Replicated dataset sink

The replicated dataset sink writes entities to a replicated dataset. Unlike the normal dataset sink, it preserves the original entity sequence order and offsets from the upstream source, making the resulting dataset a faithful copy.

A typical use case is renaming a pipe: create a new pipe that sources from the existing dataset and uses a replicated_dataset sink writing to the new dataset name. Downstream pipes can then be switched to the new dataset, and the original pipe retired.

Note

Deletion tracking, entity re-posting, and circuit breakers are not supported by this sink type.

Prototype

{
    "type": "replicated_dataset",
    "dataset": "id-of-dataset"
}

Properties

Property

Type

Description

Default

Req

dataset

String

The id of the dataset to write entities into.
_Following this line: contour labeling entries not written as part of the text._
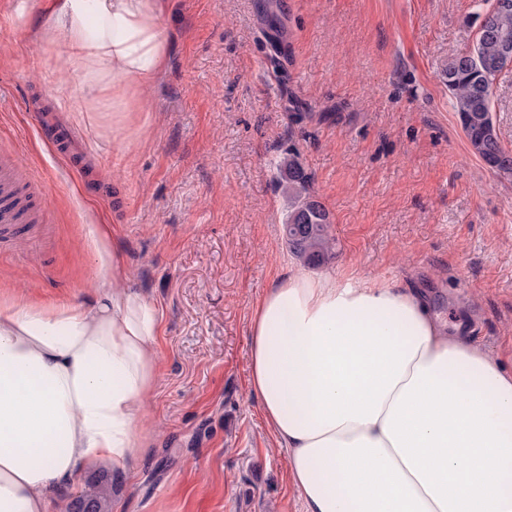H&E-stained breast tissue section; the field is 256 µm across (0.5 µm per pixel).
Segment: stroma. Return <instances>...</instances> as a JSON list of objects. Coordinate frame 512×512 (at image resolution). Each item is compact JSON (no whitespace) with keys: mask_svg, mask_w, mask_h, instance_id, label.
<instances>
[{"mask_svg":"<svg viewBox=\"0 0 512 512\" xmlns=\"http://www.w3.org/2000/svg\"><path fill=\"white\" fill-rule=\"evenodd\" d=\"M42 23L38 0H0V151L47 207L0 236V299L86 302L116 253L160 311L150 439L111 512H303L248 387L252 306L292 272L423 288L512 364V180L471 153L442 79L473 46L474 0H169L130 146L71 112L88 87ZM39 110L82 131V171L43 144ZM492 114L512 150V68ZM290 154L336 239L318 266L283 235Z\"/></svg>","mask_w":512,"mask_h":512,"instance_id":"1","label":"stroma"}]
</instances>
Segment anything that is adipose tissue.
I'll list each match as a JSON object with an SVG mask.
<instances>
[{
  "label": "adipose tissue",
  "instance_id": "ef3b65f1",
  "mask_svg": "<svg viewBox=\"0 0 512 512\" xmlns=\"http://www.w3.org/2000/svg\"><path fill=\"white\" fill-rule=\"evenodd\" d=\"M164 9L56 0L41 29L111 84L135 139L136 92L169 57ZM160 322L117 257L88 303L0 300V512H51L87 463L141 460ZM249 336V389L305 512H512V369L426 292L298 272L258 298Z\"/></svg>",
  "mask_w": 512,
  "mask_h": 512
}]
</instances>
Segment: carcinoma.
I'll return each mask as SVG.
<instances>
[{
	"label": "carcinoma",
	"instance_id": "cac0c4a2",
	"mask_svg": "<svg viewBox=\"0 0 512 512\" xmlns=\"http://www.w3.org/2000/svg\"><path fill=\"white\" fill-rule=\"evenodd\" d=\"M491 34L467 52L448 58L443 78L451 95L462 132L472 153L489 170L503 178H512V151L506 149L496 132L492 116V88L496 78L512 66V57L498 60L504 42H512V8L491 17H482ZM280 183L288 197V213L283 232L291 253L308 265L328 259L336 240L329 231V214L310 192V176L293 157L279 165ZM112 477L102 473L85 484L72 502L71 512L82 504L90 512H110Z\"/></svg>",
	"mask_w": 512,
	"mask_h": 512
}]
</instances>
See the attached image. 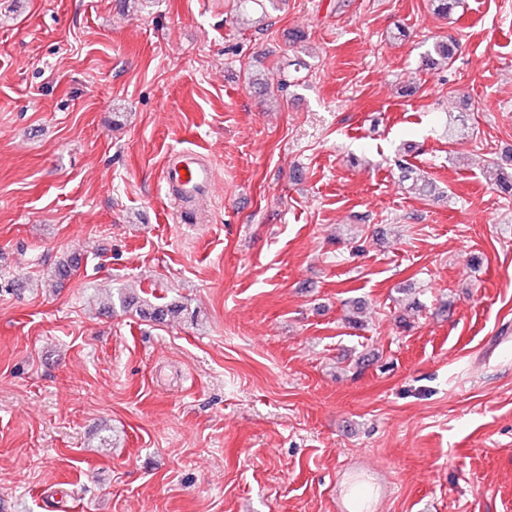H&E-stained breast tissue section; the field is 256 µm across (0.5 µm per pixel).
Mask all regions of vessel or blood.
<instances>
[{
  "mask_svg": "<svg viewBox=\"0 0 512 512\" xmlns=\"http://www.w3.org/2000/svg\"><path fill=\"white\" fill-rule=\"evenodd\" d=\"M216 180L217 172L212 165L191 149L183 150L168 160L161 173L164 191L177 203L179 217L186 224L197 222L192 205L211 193Z\"/></svg>",
  "mask_w": 512,
  "mask_h": 512,
  "instance_id": "1",
  "label": "vessel or blood"
}]
</instances>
If the dataset does not exist it will be created as a replicated dataset.

Note: the dataset id cannot contain forward slash characters (/) nor can it reference a system: dataset.

The pipe id.

Yes

set_initial_offset

Enum<String>

Controls when the sink marks its dataset as populated. Accepts the same values as the dataset sink: if-source-populated (default), never, always, initially, and onload.

if-source-populated

indexes

String or Array

If set to "$ids" then an index on the $ids property will be automatically maintained. If the value is an array then it can contain index expressions that should be maintained on the sink dataset. This is typically used for declaring subset indexes.

[]

change_tracking

Boolean

If true (the default), the sink will deduplicate identical entity versions and avoid writing an entity if it is identical to the previous version already stored in the dataset.

true

No

bitset_commit_interval

Integer(>=1)

Specifies how many entities are processed before bitset updates are persisted to disk. The higher the number the fewer writes, but at the cost of having to redo the work if the pipe fails before completion. The changes are always written to disk once the pipe completes.

1000000

No

allow_normal_dataset

Boolean

If true, the sink will fall back to the normal dataset writer if the sink dataset already exists as a NORMAL type dataset, instead of raising an error. This is useful during a migration from a normal dataset to a replicated dataset.

false

No

auto_migrate_to_replicated_dataset

Boolean

If true, the sink will automatically convert an existing NORMAL dataset to a REPLICATED type in an atomic, re-entrant operation. All downstream pipes are quiesced, the old dataset is replaced, and downstream offsets are updated before the pipe re-runs.

false

No

Example configuration

Renaming a pipe (copying old-pipe dataset to new-pipe):

{
    "_id": "new-pipe",
    "type": "pipe",
    "source": {
        "type": "dataset",
        "dataset": "old-pipe",
        "include_previous_versions": true
    },
    "sink": {
        "type": "replicated_dataset",
        "dataset": "new-pipe"
    }
}

Once new-pipe is fully populated, downstream pipes can be switched from old-pipe to new-pipe and old-pipe can be retired.